SUPPLIED INFORMATION:
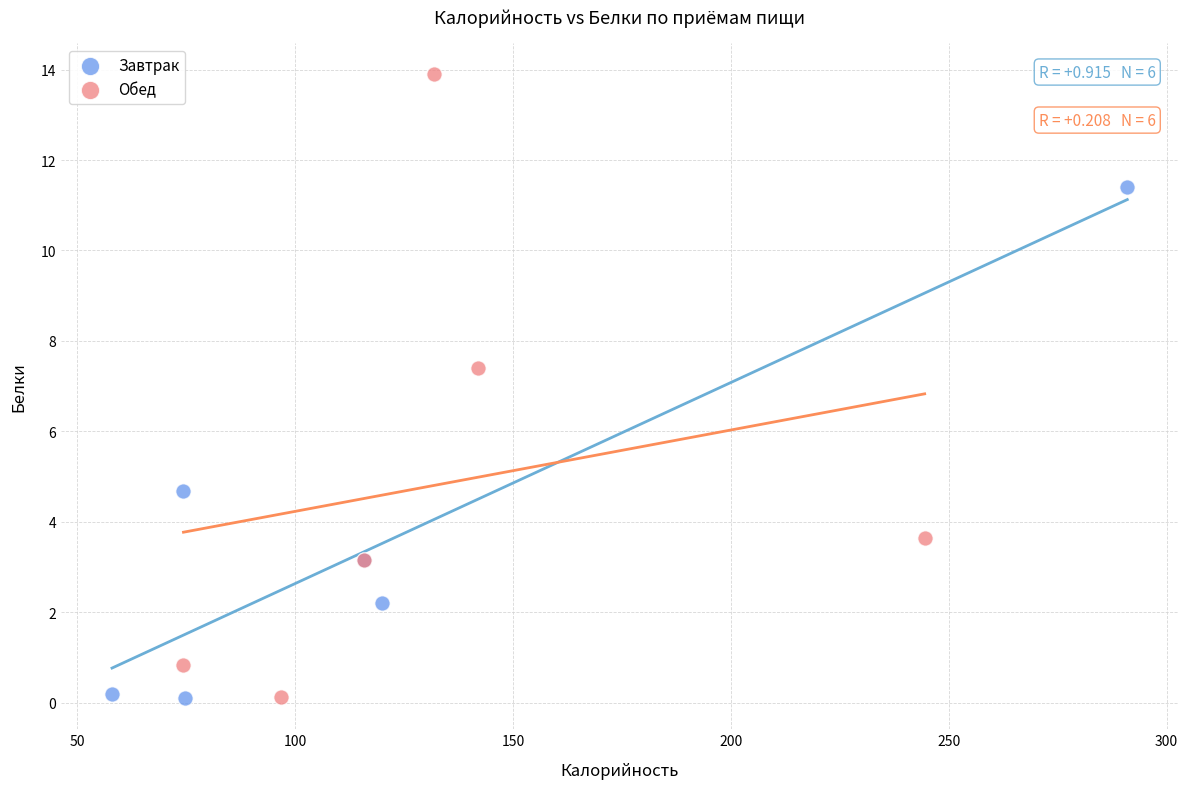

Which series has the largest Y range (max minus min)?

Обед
---
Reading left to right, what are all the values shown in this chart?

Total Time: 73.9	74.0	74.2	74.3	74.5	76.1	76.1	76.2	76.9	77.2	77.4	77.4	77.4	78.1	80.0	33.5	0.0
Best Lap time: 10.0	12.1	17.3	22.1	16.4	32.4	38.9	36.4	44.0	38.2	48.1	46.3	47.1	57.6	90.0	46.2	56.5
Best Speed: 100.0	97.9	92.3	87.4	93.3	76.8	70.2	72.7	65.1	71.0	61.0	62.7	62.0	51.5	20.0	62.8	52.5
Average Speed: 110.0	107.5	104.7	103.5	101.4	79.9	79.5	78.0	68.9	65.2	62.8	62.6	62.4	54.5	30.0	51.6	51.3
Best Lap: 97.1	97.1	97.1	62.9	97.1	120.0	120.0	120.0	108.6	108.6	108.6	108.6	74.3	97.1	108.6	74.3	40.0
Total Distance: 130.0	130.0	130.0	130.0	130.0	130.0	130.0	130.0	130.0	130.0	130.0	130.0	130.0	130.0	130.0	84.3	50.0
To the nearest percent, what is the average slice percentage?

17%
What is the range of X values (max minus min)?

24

PROBLEM DESCRIPTION:
Find every line in the data above that contains the word "Total" and copy each of those lines in full.

TASK SOLUTION:
Total Time: 73.9	74.0	74.2	74.3	74.5	76.1	76.1	76.2	76.9	77.2	77.4	77.4	77.4	78.1	80.0	33.5	0.0
Total Distance: 130.0	130.0	130.0	130.0	130.0	130.0	130.0	130.0	130.0	130.0	130.0	130.0	130.0	130.0	130.0	84.3	50.0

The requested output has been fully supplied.